Instability


A dislocation occurs when the shoulder ball and socket joint is twisted apart. Usually the head of the humerus dislocates forwards but it can dislocate in other directions. A subluxation occurs if the head only partially slips out and then slips back in. Commonly, dislocations occur after a significant injury in young, active people usually under 30 years old. It is very common in contact sports such as rugby. In older patients, dislocation usually accompanies other injuries such as fractures or rotator cuff tears. One group of patients have abnormally loose shoulders and can dislocate without a significant injury. All of the above conditions can be grouped together as examples of instability.

Most anterior dislocations happen when the arm is in the throwing position and a violent force pushes the arm further backwards. It can also happen following a fall onto the shoulder. In young patients, dislocations usually result in ligaments at the front of the shoulder being torn off the bone. The point were the ligaments attach is called the labrum. It is unusual for this labrum to heal back in its origin site. Poor healing of a labral tear is the commonest cause for a patient to go on to have further dislocation. Thus further dislocations occur often after only minor trauma. Sometimes an injury can result in a small labral tear which does not result in instability but can cause pain and clicking. 

When the shoulder dislocates, it should be reduced as soon as possible. Considerable damage to the joint surfaces can occur while the head is out of place. With each further dislocation more damage can happen. Once a patient has had a further dislocation they are highly likely to go on to get more instability. Thus at the Upper Limb Centre it is recommend that patients with recurrent dislocations have surgery to reattach torn ligaments and to repair bankart lesions. 

The ligaments and labral tears can be repaired either arthroscopically or by open surgery. The arthroscope is a small telescope that can be placed in the shoulder joint to allow the surgeon to see the structures inside. While watching, the surgeon can place stitches in the torn ligaments and then reattach them back to the bone using mini-anchors inserted into the bone. In some patients, the ligaments are too badly damaged for arthroscopic repair and then an open repair using conventional surgical techniques is recommended.
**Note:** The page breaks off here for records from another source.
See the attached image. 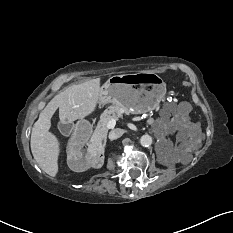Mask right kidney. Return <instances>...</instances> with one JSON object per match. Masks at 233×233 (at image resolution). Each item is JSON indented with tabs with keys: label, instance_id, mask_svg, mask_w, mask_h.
I'll return each mask as SVG.
<instances>
[{
	"label": "right kidney",
	"instance_id": "right-kidney-1",
	"mask_svg": "<svg viewBox=\"0 0 233 233\" xmlns=\"http://www.w3.org/2000/svg\"><path fill=\"white\" fill-rule=\"evenodd\" d=\"M104 159V145L93 144L85 157L73 147L67 148V164L74 172H84L91 167L99 169L103 166Z\"/></svg>",
	"mask_w": 233,
	"mask_h": 233
}]
</instances>
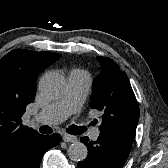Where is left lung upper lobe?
I'll use <instances>...</instances> for the list:
<instances>
[{"instance_id":"5c2ea615","label":"left lung upper lobe","mask_w":168,"mask_h":168,"mask_svg":"<svg viewBox=\"0 0 168 168\" xmlns=\"http://www.w3.org/2000/svg\"><path fill=\"white\" fill-rule=\"evenodd\" d=\"M100 74L95 78L90 107L103 113L100 132L134 141L139 106L125 72L108 57H98Z\"/></svg>"}]
</instances>
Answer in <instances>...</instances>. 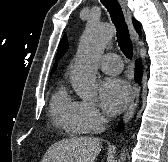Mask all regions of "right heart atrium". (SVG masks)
I'll list each match as a JSON object with an SVG mask.
<instances>
[{
    "label": "right heart atrium",
    "instance_id": "1",
    "mask_svg": "<svg viewBox=\"0 0 168 162\" xmlns=\"http://www.w3.org/2000/svg\"><path fill=\"white\" fill-rule=\"evenodd\" d=\"M78 118L91 132L101 130L105 122L98 107L95 104L86 101L79 102L78 104Z\"/></svg>",
    "mask_w": 168,
    "mask_h": 162
}]
</instances>
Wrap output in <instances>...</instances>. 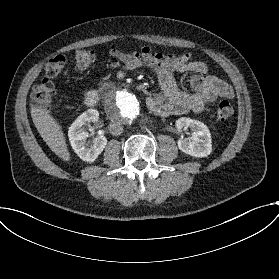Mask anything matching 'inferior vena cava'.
I'll return each mask as SVG.
<instances>
[{
	"instance_id": "inferior-vena-cava-1",
	"label": "inferior vena cava",
	"mask_w": 279,
	"mask_h": 279,
	"mask_svg": "<svg viewBox=\"0 0 279 279\" xmlns=\"http://www.w3.org/2000/svg\"><path fill=\"white\" fill-rule=\"evenodd\" d=\"M108 129L112 135L119 136L123 133V126L120 123L112 122L109 124Z\"/></svg>"
}]
</instances>
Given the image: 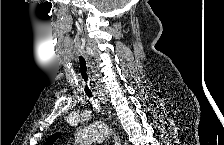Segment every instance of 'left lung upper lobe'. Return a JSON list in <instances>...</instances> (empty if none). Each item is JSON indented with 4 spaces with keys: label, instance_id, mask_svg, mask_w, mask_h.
<instances>
[{
    "label": "left lung upper lobe",
    "instance_id": "5c2ea615",
    "mask_svg": "<svg viewBox=\"0 0 224 145\" xmlns=\"http://www.w3.org/2000/svg\"><path fill=\"white\" fill-rule=\"evenodd\" d=\"M61 135L60 132L55 133L54 135H52L45 143V145H50L52 144L59 136Z\"/></svg>",
    "mask_w": 224,
    "mask_h": 145
}]
</instances>
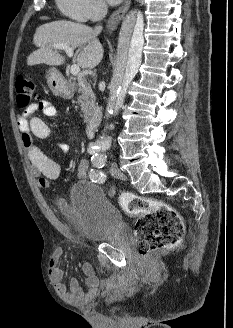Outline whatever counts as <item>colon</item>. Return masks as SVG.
I'll use <instances>...</instances> for the list:
<instances>
[{"label": "colon", "mask_w": 233, "mask_h": 328, "mask_svg": "<svg viewBox=\"0 0 233 328\" xmlns=\"http://www.w3.org/2000/svg\"><path fill=\"white\" fill-rule=\"evenodd\" d=\"M15 91L18 106L27 107L35 96L33 80L18 75ZM120 205L127 214L137 218L134 239L140 256L147 257L156 250L172 247L182 239L183 219L169 205L129 193L121 195Z\"/></svg>", "instance_id": "5ec220e1"}]
</instances>
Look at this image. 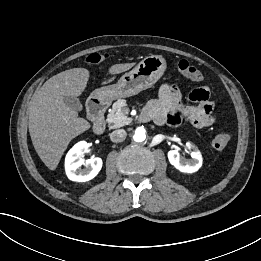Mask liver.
<instances>
[{
  "mask_svg": "<svg viewBox=\"0 0 261 261\" xmlns=\"http://www.w3.org/2000/svg\"><path fill=\"white\" fill-rule=\"evenodd\" d=\"M135 63L112 65L108 72L115 75L132 68ZM89 80L85 68H73L51 77L34 93L29 104V133L33 146L50 169L55 170L72 139L91 125L76 110L64 103V96L78 97Z\"/></svg>",
  "mask_w": 261,
  "mask_h": 261,
  "instance_id": "6515ba94",
  "label": "liver"
}]
</instances>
Studies have shown a slightly greater risk of recurrence of the dislocation with arthroscopic repair. The benefits of arthroscopy include reduced scaring; little pain; early discharge; better range of movement and reduced risk of infection.
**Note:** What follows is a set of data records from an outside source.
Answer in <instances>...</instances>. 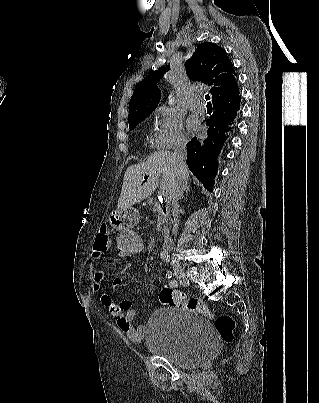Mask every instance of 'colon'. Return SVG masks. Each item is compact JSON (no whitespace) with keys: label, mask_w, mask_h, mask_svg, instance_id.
I'll use <instances>...</instances> for the list:
<instances>
[{"label":"colon","mask_w":319,"mask_h":403,"mask_svg":"<svg viewBox=\"0 0 319 403\" xmlns=\"http://www.w3.org/2000/svg\"><path fill=\"white\" fill-rule=\"evenodd\" d=\"M115 252L119 254L120 260H125L123 265L128 267V260H138L139 254H145L144 234H135L134 231H127L126 234L115 235ZM160 301L163 305L186 309L200 313L206 317L214 319L215 329L220 338L230 343L234 339V318L229 314H216L204 303L196 298H187L183 293L173 288H164L160 292Z\"/></svg>","instance_id":"1"}]
</instances>
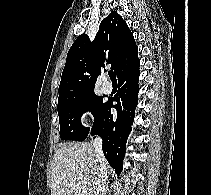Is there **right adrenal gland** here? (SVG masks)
Masks as SVG:
<instances>
[{
    "instance_id": "right-adrenal-gland-1",
    "label": "right adrenal gland",
    "mask_w": 211,
    "mask_h": 195,
    "mask_svg": "<svg viewBox=\"0 0 211 195\" xmlns=\"http://www.w3.org/2000/svg\"><path fill=\"white\" fill-rule=\"evenodd\" d=\"M108 191H109V186L107 185L104 191V195H107Z\"/></svg>"
}]
</instances>
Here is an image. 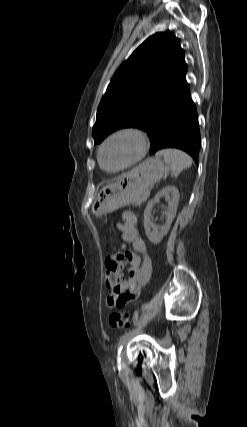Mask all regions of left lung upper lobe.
Segmentation results:
<instances>
[{
	"label": "left lung upper lobe",
	"instance_id": "5c2ea615",
	"mask_svg": "<svg viewBox=\"0 0 247 427\" xmlns=\"http://www.w3.org/2000/svg\"><path fill=\"white\" fill-rule=\"evenodd\" d=\"M184 54L170 31L146 39L111 79L97 110L94 142L120 128L147 131L156 114L189 87Z\"/></svg>",
	"mask_w": 247,
	"mask_h": 427
}]
</instances>
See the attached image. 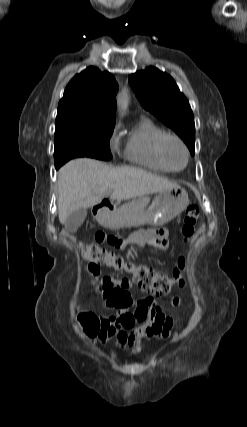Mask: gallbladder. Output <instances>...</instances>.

Whether surgery is open or arthroscopic the patient is kept in a sling for 2 to 3 weeks as per the surgeons instructions. Elbow, wrist and hand exercises are started immediately to prevent secondary stiffness. Gentle range of movement exercises are started from 3 weeks. At six weeks, active movement against resistance is started. More athletic activities can restart after 3 months.

If the shoulder becomes unstable again, it is likely the repaired structures will have stretched out again. In this circumstance open surgery is recommended to re-achieve stability. This open surgery often results in a loss of movement due to shortening of ligaments, tendons and muscles.